18話

「思ったよりも元気そうだね」

「ええ、ただ疲れが出ただけですから」


 笑顔で話しかけてきたシン。

 見た感じ怒っているようには見えないが……相手は貴族だ。見た目では分からないように隠している可能性もある。まぁ、息子相手にそういう事をする意味があるのかは分からないけどな。


「それにしても驚いたよ。まさか、シオンが人助けをするなんてね」

「……単純に後味が悪かっただけですよ。気分が乗らなければ恐らく助けていませんでした」

「本当かねぇ……まぁ、どちらでもいいさ」


 笑いながらも訝しんでいるみたいだ。

 疑っても構わないが別に事実である事に変わりない。もしも、また同じ状況になったら助けていたかと聞かれると、すぐにハイとは言えないからな。命をかけて戦うのもそうだが終わった後の心労とかも考えると割に合わなさ過ぎる。

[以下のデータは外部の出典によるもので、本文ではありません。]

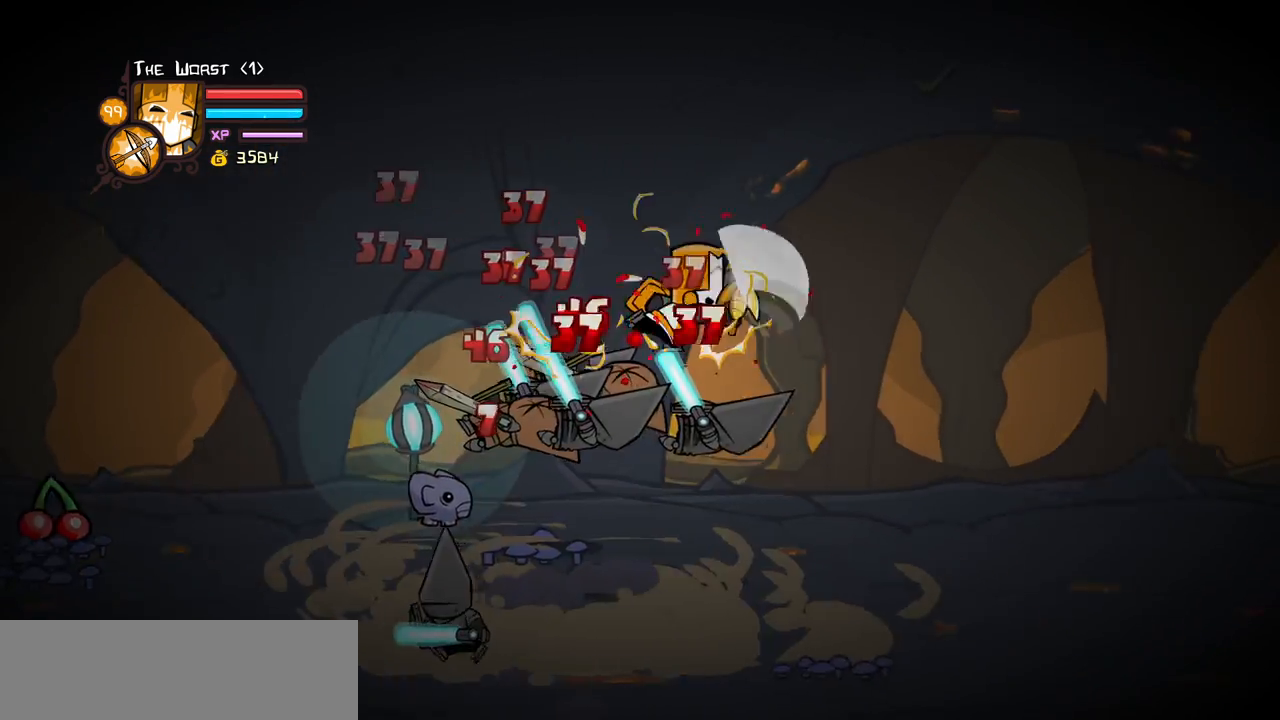
{"keys": ["left", "light"], "events": [[100, "heavy", "up"], [100, "left", "down"], [150, "light", "down"], [150, "right", "up"], [283, "light", "up"], [333, "light", "down"]]}
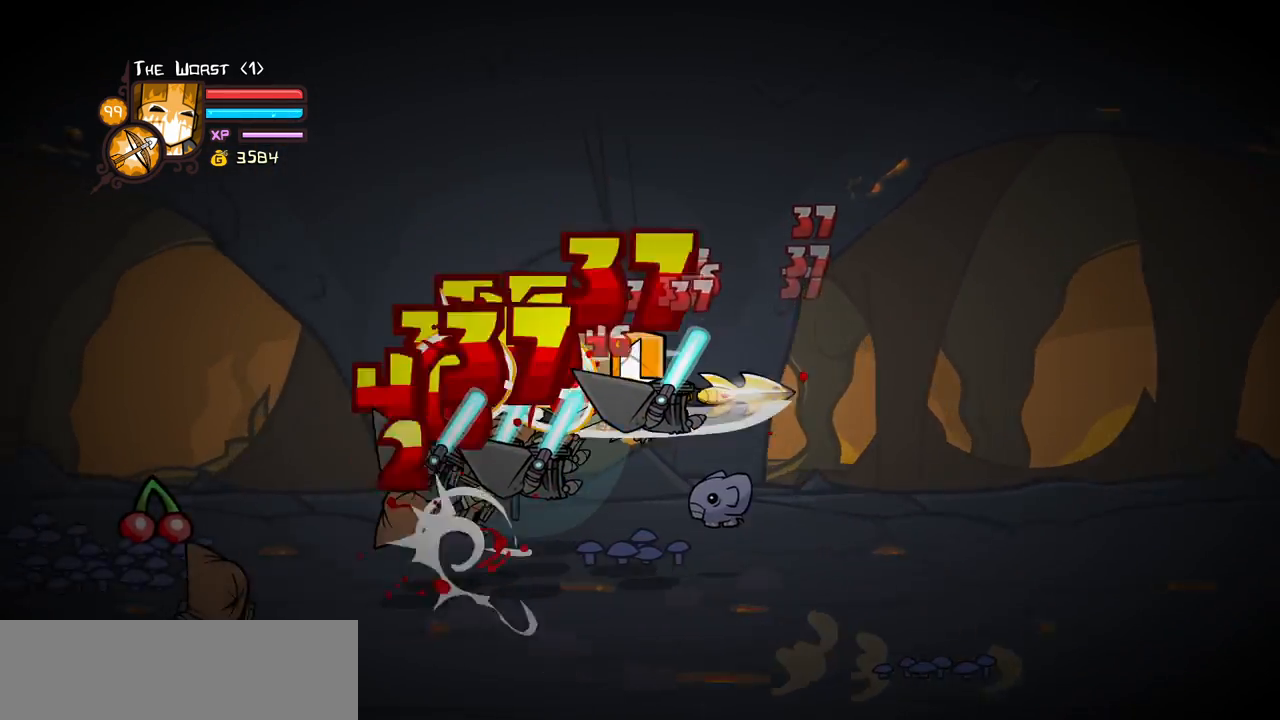
{"keys": ["heavy", "left", "light"], "events": [[17, "light", "up"], [67, "light", "down"], [250, "light", "up"], [300, "light", "down"], [483, "heavy", "down"]]}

「さてと、説明を頼めるかな。エルから簡単な説明はされたが詳しい事は何も知らないからね。まずもって何故に家から勝手に出たのか、とか」


 おおっと、この目だよ。

 人を見定めるような目、それをされてしまうと本当に恐ろしくなってしまう。……まぁ、そうされても仕方ない事をしているわけだしな。しっかりとした理由が無いと怒られるのは間違いないだろう。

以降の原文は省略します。